I get so emotionally attached to people who make me smile when I'm all alone... but I also don't want to look clingy.
Spoiler Spoiler Spoiler Spoiler when did everyone become a fucking cheater and a liar? how are you even meant to trust anyone? or is there just something wrong with me that these are all the guys I attract nowadays?
Spoiler does everyone feel this all consuming anxiety all the time that makes it hard to breathe or is it just me
YESSSSSS I GOT THE JOB!!!! FINALLY SOMETHING GREAT AFTER SO LONG! FUCK YESSSSS (had to try so hard not to jump in joy in my part time workplace) WOO FUCKING HOO
People will never know how much they hurt you, they just live in their happy bubble not accepting any of the consequences of their actions. Life’s unfair like that. On the bright side, I have great friends who are helping me to put back my broken pieces. And maybe soon, I can feel better again
Spoiler: >Insert dramatic paragraph You think I'm going to spend 5 years at university and then waste the rest of my life away in some sweaty office job? Sorry, I'm not following the route what most people take nowadays, I'm going to sacrifice my well-being to make sure my family has to never work a day in their life again. £50k a year isn't enough for me, I'm going to be making millions and you're all going to be grateful I went this path in my life. I fear no man on this planet, I've been through to much shit in my life to fail, I'm never failing. Trust me, I can take it as much as I can give it and I'm willing to die in that cage for it.
Bye, I'm done. It takes two to make it work but I'm finding it so hard to communicate with you. Friends are hard to make as you get older because we're all so busy with our everyday lives. I really don't feel like trying to maintain the friendship when all you do is show no interest in wanting to be/stay as friends. You know what, it's fine. I'll just move on and just leave.

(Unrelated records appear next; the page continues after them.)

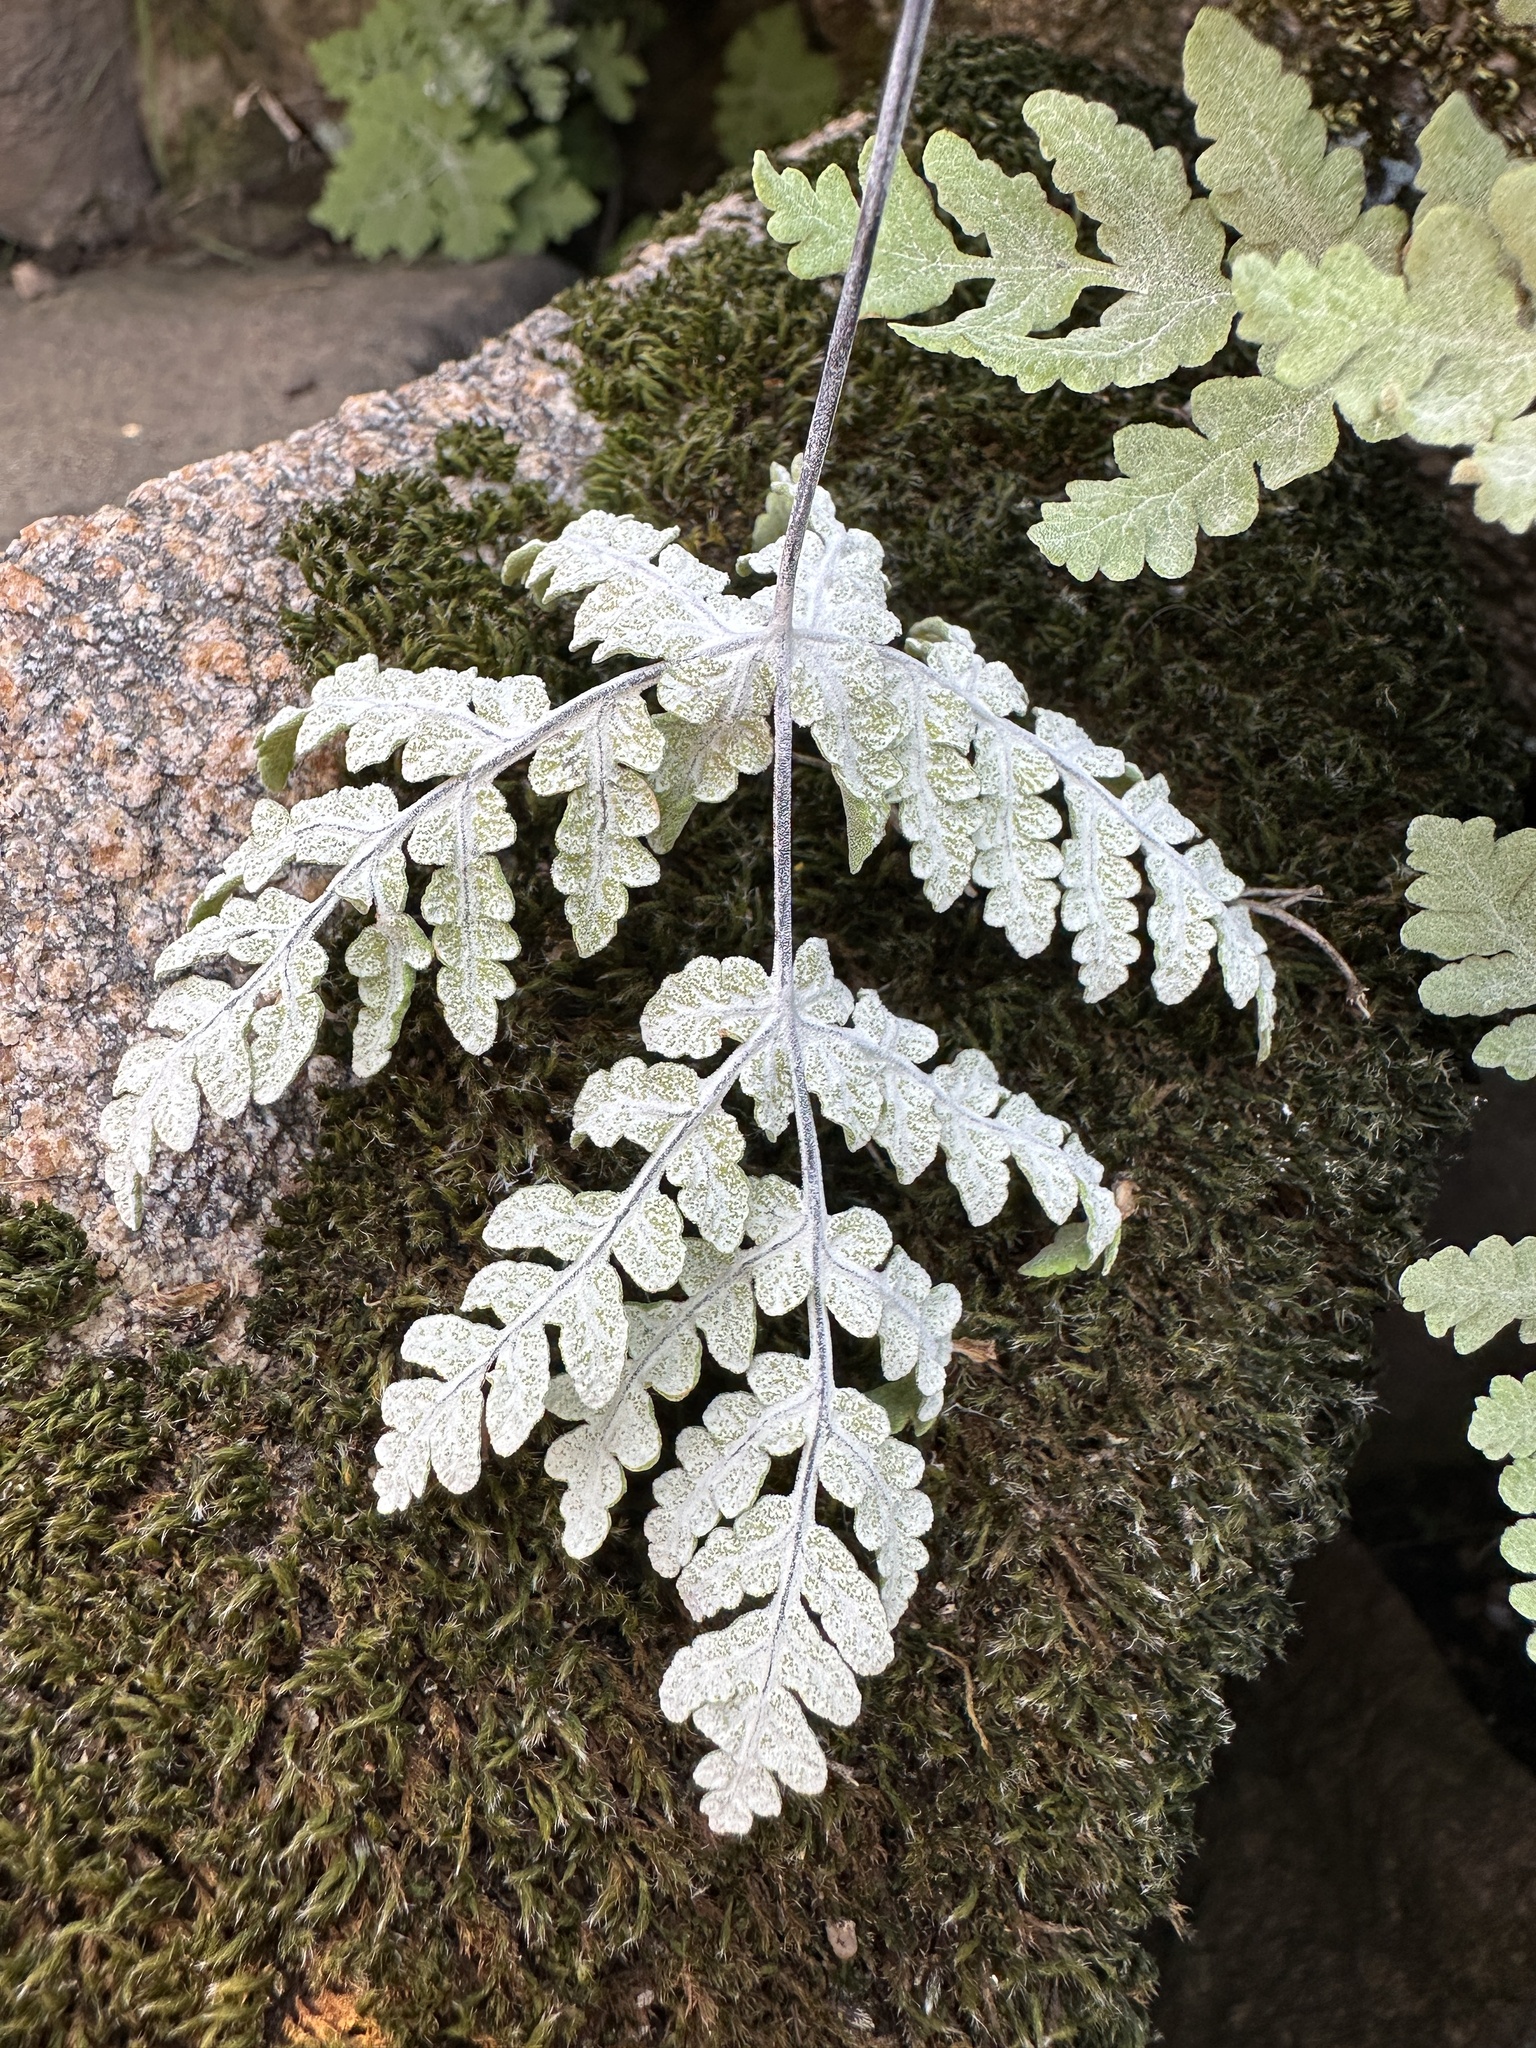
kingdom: Plantae
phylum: Tracheophyta
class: Polypodiopsida
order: Polypodiales
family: Pteridaceae
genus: Pentagramma
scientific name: Pentagramma pallida
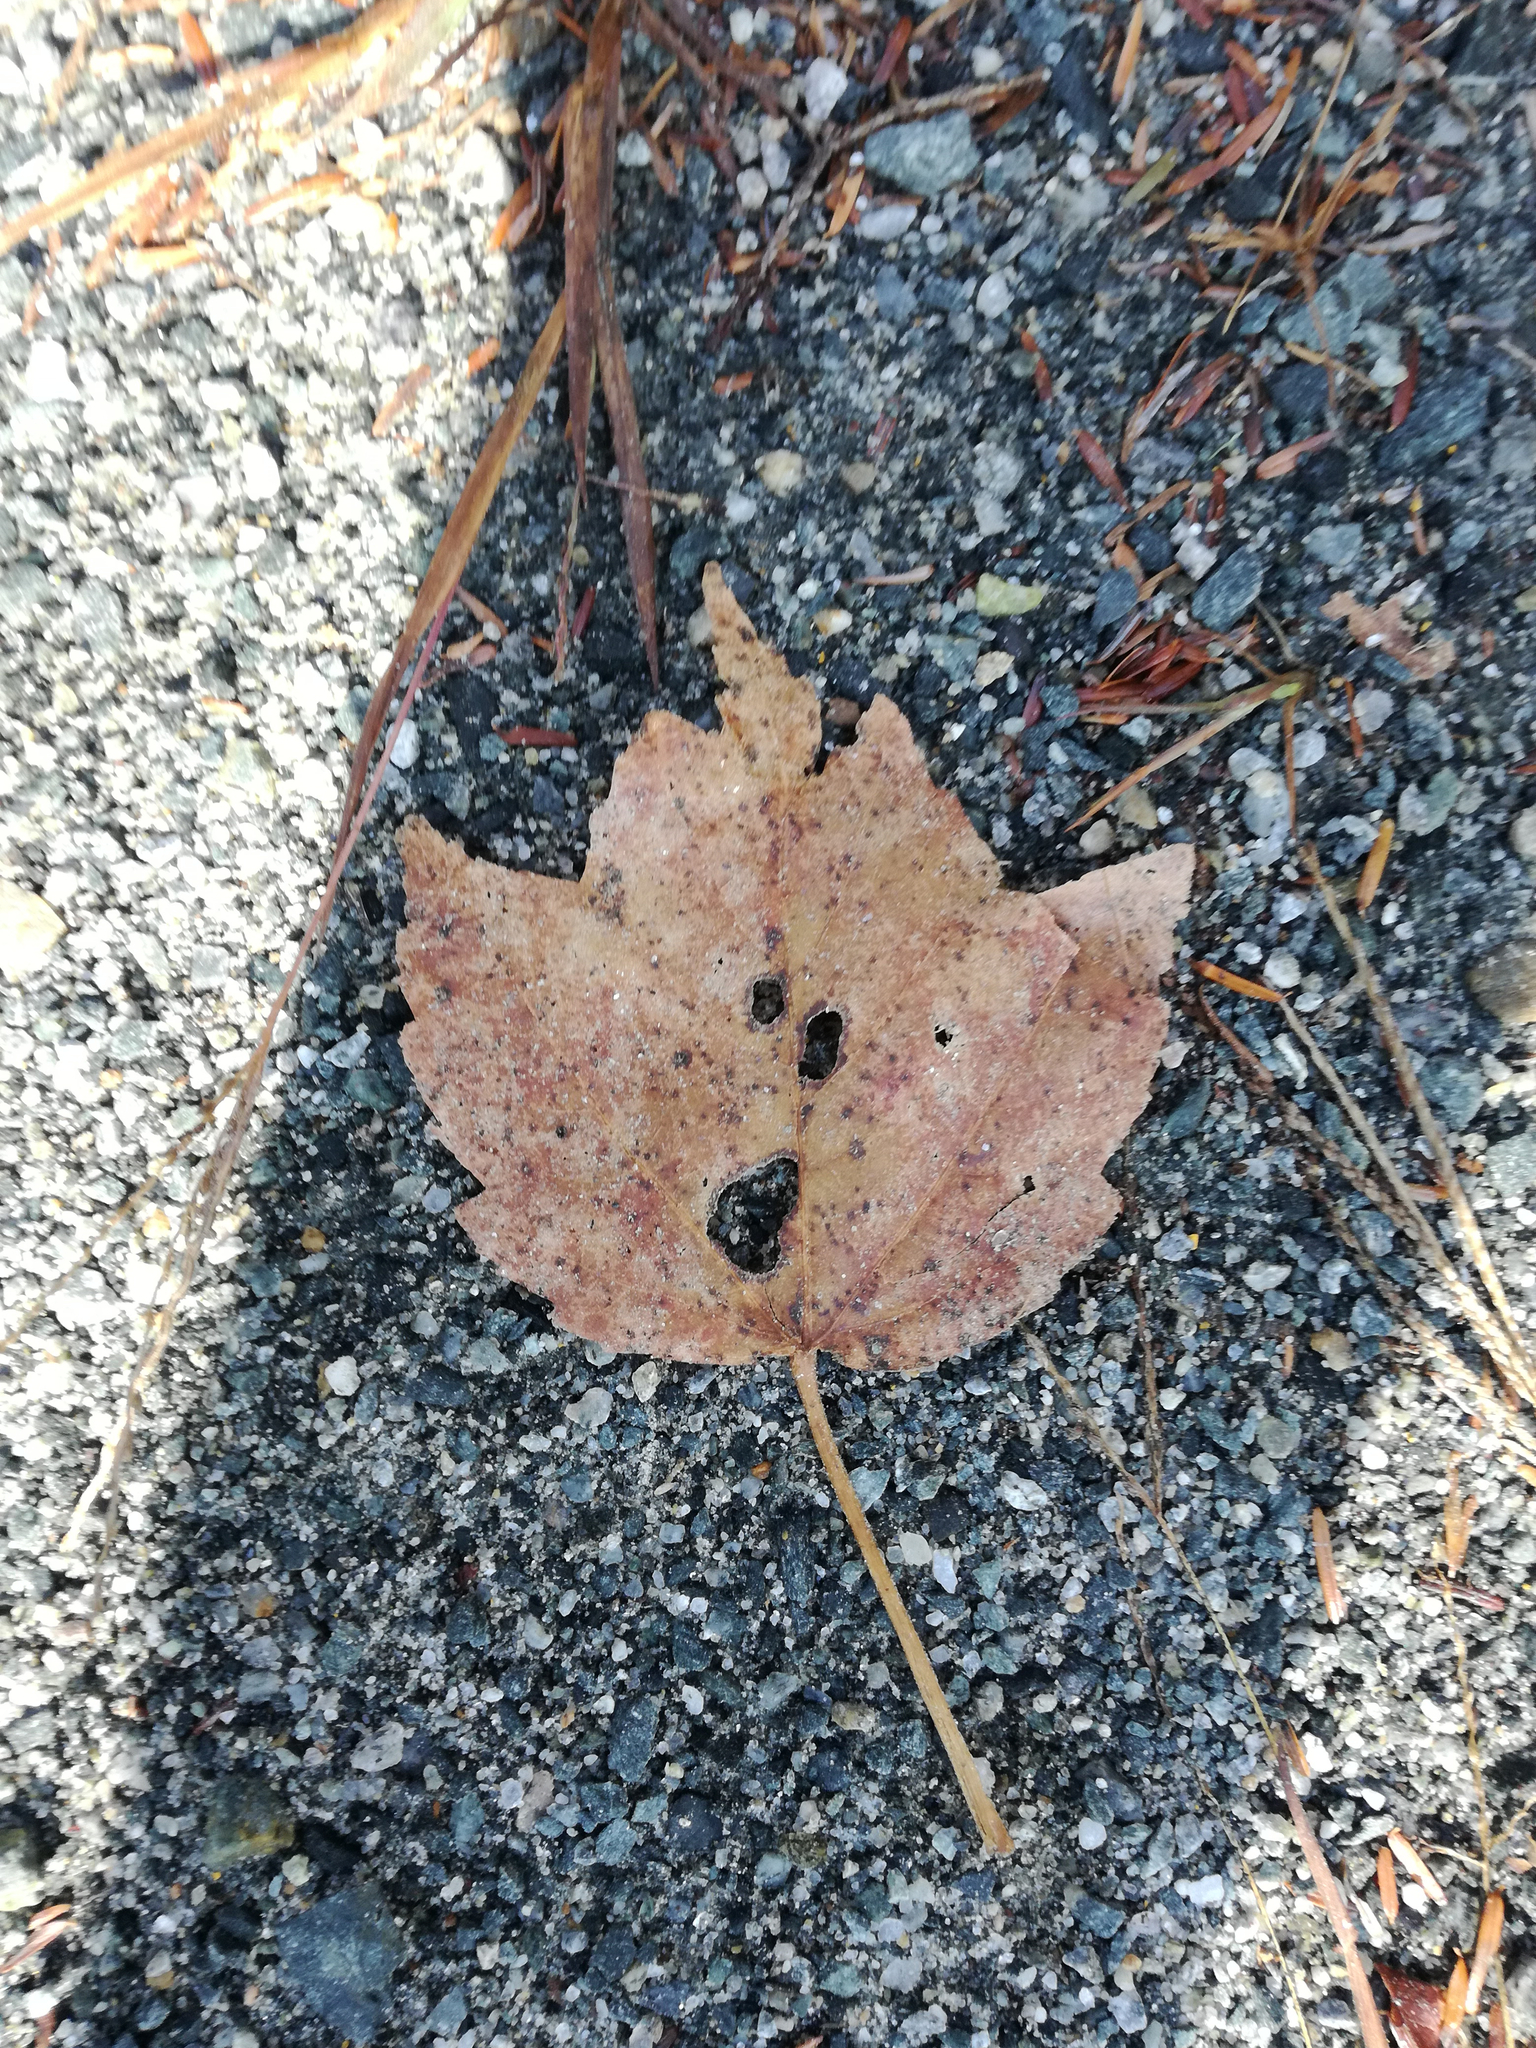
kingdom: Plantae
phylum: Tracheophyta
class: Magnoliopsida
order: Sapindales
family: Sapindaceae
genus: Acer
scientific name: Acer rubrum
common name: Red maple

This is one of the most beautiful things I have ever seen on a video game's forum. A lot of humanity here and you should all be proud you are brave enough to show it. Here in the US we are experiencing a lot of hostility and violence towards one another and this openness is a wonderful example of what we need. As for myself, I am working in a new field I have never been in and I am struggling feel confident, even with the praise I get from my employer. I'm always nervous I'm gonna fuck up and lose my job or quit under the stress, as I have been unemployed for a long time before now, which would let down(even though she's never complained) my amazing wife who is bringing us snacks as we speak so we can sit down and play maplestory together. Much love everyone.
Why do people feel the need to LIE?!? What do you get out of it?????????? I get it's the internet and you don't need to give our your personal details or even your name but fking lying for a year when I thought you were one of the most genuine people I knew makes me feel some type of way. You're probably never going to see this, but if you do, good. Know that I'm NEVER going to see you the same way. It's like the person I knew is GONE in such a quick instant. Again, it's just a game, but I thought the friendship was genuine and part of it sometimes is to come clean about stuff at a certain point. You couldn't even do that!!!! Really considered you a good friend. Guess some people just don't take trust so serious because it's "online". Fk you. I'm honestly disappointed AF.